La junte au pouvoir au Mali a annoncé lundi soir rompre les accords de défense avec la France et ses partenaires européens, nouvelle manifestation de la dégradation des relations entre Bamako et ses anciens alliés dans le combat contre les jihadistes.
Mettant à exécution une menace brandie depuis des mois, les autorités dominées par les militaires arrivés au pouvoir par la force en août 2020 ont annoncé "dénoncer" les Accords de statut des forces (Status of Force Agreements, ou Sofa) fixant le cadre juridique de la présence au Mali des forces française Barkhane et européenne Takuba, ainsi que le traité de coopération en matière de défense conclu en 2014 entre le Mali et la France.
Dans un communiqué lu à la télévision nationale, le porte-parole du gouvernement, le colonel Abdoulaye Maïga, a invoqué les "atteintes flagrantes" de la part de la France, engagée militairement dans le pays depuis 2013, à la souveraineté nationale.
Il a cité "l'attitude unilatérale" de la France lorsqu'elle a suspendu en juin 2021 les opérations conjointes entre les forces françaises et maliennes, l'annonce en février 2022, "encore sans aucune consultation de la partie malienne", du retrait des forces Barkhane et Takuba, et les "multiples violations" de l'espace aérien par les appareils français malgré l'instauration par les autorités d'une zone d'interdiction aérienne au-dessus d'une vaste partie du territoire.
"Eu égard à ces insuffisances graves ainsi qu'aux atteintes flagrantes à la souveraineté nationale du Mali, le gouvernement de la République du Mali décide de dénoncer le traité de coopération en matière de défense du 16 juillet 2014", a-t-il déclaré.
Les autorités maliennes ont notifié cette dénonciation lundi après-midi aux autorités françaises et elle prendra effet six mois après cette notification, a-t-il précisé.
En revanche, c'est avec "effet immédiat" que les autorités maliennes dénoncent le Sofa de mars 2013 encadrant l'engagement de la force française Serval, puis Barkhane, ainsi que le protocole additionnel de mars 2020 s'appliquant aux détachements européens de Takuba, le regroupement d'unités spéciales européennes initié par la France, a-t-il dit.
Aucune réaction officielle n'a été obtenue dans un premier temps à Paris.
La dénonciation du Sofa aura-t-elle des répercussions sur le retrait en cours de Barkhane, annoncé en février en point d'orgue à des mois d'escalade des tensions?
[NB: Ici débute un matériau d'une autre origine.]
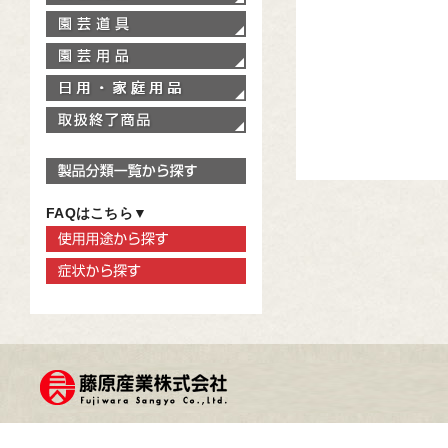
園芸道具
園芸用品
家庭用品
取扱終了商品
製品分類一覧から探す
FAQはこちら▼
使用用途から探す
症状から探す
La question se pose alors que ce retrait, grosse et dangereuse opération, est censé s'échelonner sur quatre à six mois.
- "Attaque informationnelle" -
L'annonce des autorités maliennes envenime encore les relations entre deux anciens alliés qui ont combattu ensemble la contagion jihadiste partie du nord de ce pays pauvre et enclavé. Elle a depuis gagné le Niger et le Burkina Faso voisins, et menace de s'étendre encore plus au sud jusqu'au Golfe de Guinée. Elle a fait au Mali des milliers de morts, civils et combattants, et laissé le pays proche de sombrer, de l'aveu même des autorités.
Les rapports se sont dégradés entre Bamako et Paris après le second coup d'Etat mené par les colonels en mai 2021 contre un président et un Premier ministre qu'ils avaient eux-mêmes installés, puis la révocation par les colonels de leur engagement à rendre le pouvoir aux civils en février 2022.
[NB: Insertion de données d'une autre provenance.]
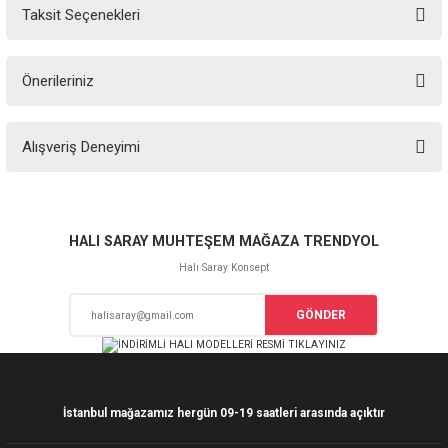
Taksit Seçenekleri
Yorum Yaz
Ürün hakkında henüz soru sorulmamış.
Önerileriniz
Soru Sor
Bu ürünün fiyat bilgisi, resim, ürün açıklamalarında ve diğer konularda
Alışveriş Deneyimi
yetersiz gördüğünüz noktaları öneri formunu kullanarak tarafımıza
iletebilirsiniz.
Görüş ve önerileriniz için teşekkür ederiz.
Sitemize ilk yorumu siz yapın!
Ürün resmi kalitesiz, bozuk veya görüntülenemiyor.
HALI SARAY MUHTEŞEM MAĞAZA TRENDYOL
Ürün açıklamasında eksik bilgiler bulunuyor.
Halı Saray Konsept
Deneyimini Paylaş
Ürün bilgilerinde hatalar bulunuyor.
GÖNDER
Ürün fiyatı diğer sitelerden daha pahalı.
Bu ürüne benzer farklı alternatifler olmalı.
İstanbul mağazamız hergün 09-19 saatleri arasında açıktır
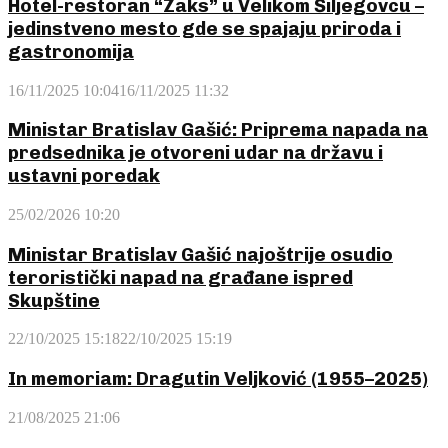
Hotel-restoran “Zaks” u Velikom Šiljegovcu –
jedinstveno mesto gde se spajaju priroda i
gastronomija
16/11/2025 10:04
16/11/2025 11:32
Ministar Bratislav Gašić: Priprema napada na
predsednika je otvoreni udar na državu i
ustavni poredak
25/02/2026 10:20
Ministar Bratislav Gašić najoštrije osudio
teroristički napad na građane ispred
Skupštine
22/10/2025 15:18
22/10/2025 15:19
In memoriam: Dragutin Veljković (1955–2025)
21/08/2025 21:06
Les crispations se sont aggravées à mesure que la junte se rapprochait de la Russie. La France et ses alliés accusent les autorités maliennes de s'être assuré les services de la société privée russe controversée Wagner. Le gouvernement conteste et parle de collaboration ancienne d'Etat à Etat.
Le Mali a expulsé l'ambassadeur de France en janvier.
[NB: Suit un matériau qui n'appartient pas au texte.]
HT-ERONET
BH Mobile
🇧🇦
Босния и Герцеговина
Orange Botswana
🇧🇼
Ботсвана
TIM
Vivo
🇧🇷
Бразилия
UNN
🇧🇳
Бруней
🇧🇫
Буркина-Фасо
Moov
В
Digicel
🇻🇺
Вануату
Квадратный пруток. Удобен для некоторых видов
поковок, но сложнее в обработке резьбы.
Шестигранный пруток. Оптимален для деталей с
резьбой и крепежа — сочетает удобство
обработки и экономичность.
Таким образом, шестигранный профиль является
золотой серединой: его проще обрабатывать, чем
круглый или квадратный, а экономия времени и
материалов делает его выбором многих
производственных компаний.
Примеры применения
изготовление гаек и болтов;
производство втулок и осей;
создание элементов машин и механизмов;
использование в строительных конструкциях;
A l'époque déjà, le ministre des Affaires étrangères Abdoulaye Diop envisageait la dénonciation, si nécessaire, du traité de coopération. Le Mali avait demandé des amendements en décembre en faisant valoir que certaines dispositions étaient contraires à la souveraineté nationale.
Les colonels voyaient d'un très mauvais oeil Barkhane continuer d'opérer dans le ciel malien.
La semaine dernière, la junte accusait l'armée française d'"espionnage" et de "subversion" après la diffusion par l'état-major français de vidéos tournées par un drone à proximité de la base de Gossi (centre) restituée en avril par la France.
Deux jours après cette restitution, l'armée française avait, pour contrer ce qu'elle qualifiait d'"attaque informationnelle", publié une vidéo de ce qu'elle disait être des mercenaires russes en train d'enterrer des corps près de cette base afin de faire accuser la France de crimes de guerre.